Simulation laserinduzierter Aufschmelz- und Umschmelzprozesse

Berechnete Schmelzspuren in einer niedriglegierten Eisenlegierung unter Berücksichtigung unterschiedlicher Gehalte des grenzflächenaktiven Elementes Schwefel
© Fraunhofer IWS Dresden
Berechnete Schmelzspuren in einer niedriglegierten Eisenlegierung unter Berücksichtigung unterschiedlicher Gehalte des grenzflächenaktiven Elementes Schwefel

Das laserinduzierte lokale Aufschmelzen von Werkstoffen ist für eine Vielzahl von Materialbearbeitungsprozessen relevant. Dies betrifft u.a. verschiedene Verfahren der Oberflächenveredelung (Umschmelzen, Legieren, Beschichten) oder auch spezielle Fügeanwendungen im Wärmeleitungsmodus, beispielsweise für Anwendungen im Dünnblechbereich. Für die Bearbeitung metallischer Werkstoffe ist bekannt, dass die Schmelztiefe als auch die Schmelzbadform signifikant durch die Schmelzbadströmung bestimmt wird. Ursache hierfür sind hohe Strömungsgeschwindigkeiten im Bereich der Schmelze infolge der Wirkung des Marangoni-Effektes, der eine Scherspannung an der freien Oberfläche infolge von Oberflächenspannungsgradienten bewirkt. Hierbei wird die Richtung und Intensität der Strömung maßgeblich durch die vorherrschenden Temperaturgradienten auf der Schmelzbadoberfläche sowie die wirksame Konzentration oberflächenaktiver Spurenelemente bestimmt, die ihrerseits einen entscheidenden Einfluss auf die Oberflächenspannung ausüben. Exemplarisch zeigt Abbildung 1 simulierte Schmelzzonenquerschnitte in einer Eisenlegierung unter Berücksichtigung unterschiedlicher Gehalte des grenzflächenaktiven Elementes Schwefel.

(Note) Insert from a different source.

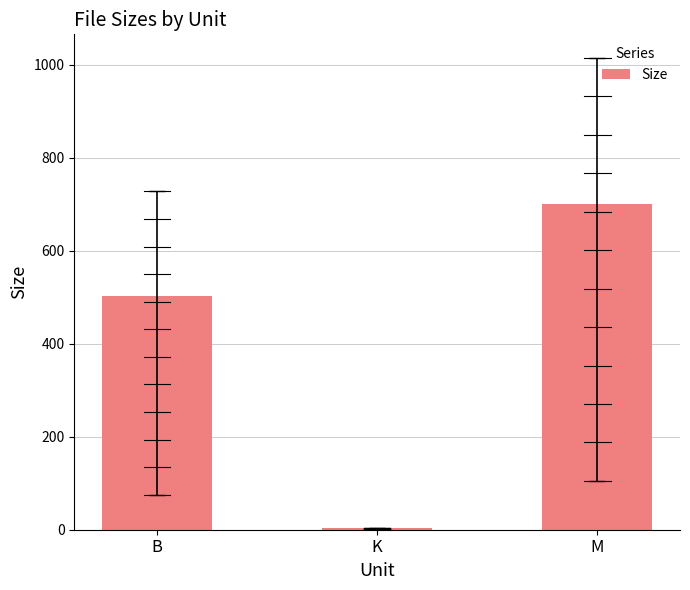

Reading left to right, list all the values displayed in this chart.

502.0	2.7	700.0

Unter Nutzung der am IWS vorhandenen Simulationskapazitäten können laserinduzierte Schmelzprozesse bezüglich der Schmelzspurgeometrie bewertet und Strategien für eine gezielte Steuerung der Einschweißtiefe und Schmelzzonengeometrie im Rahmen von Parameterstudien überprüft werden.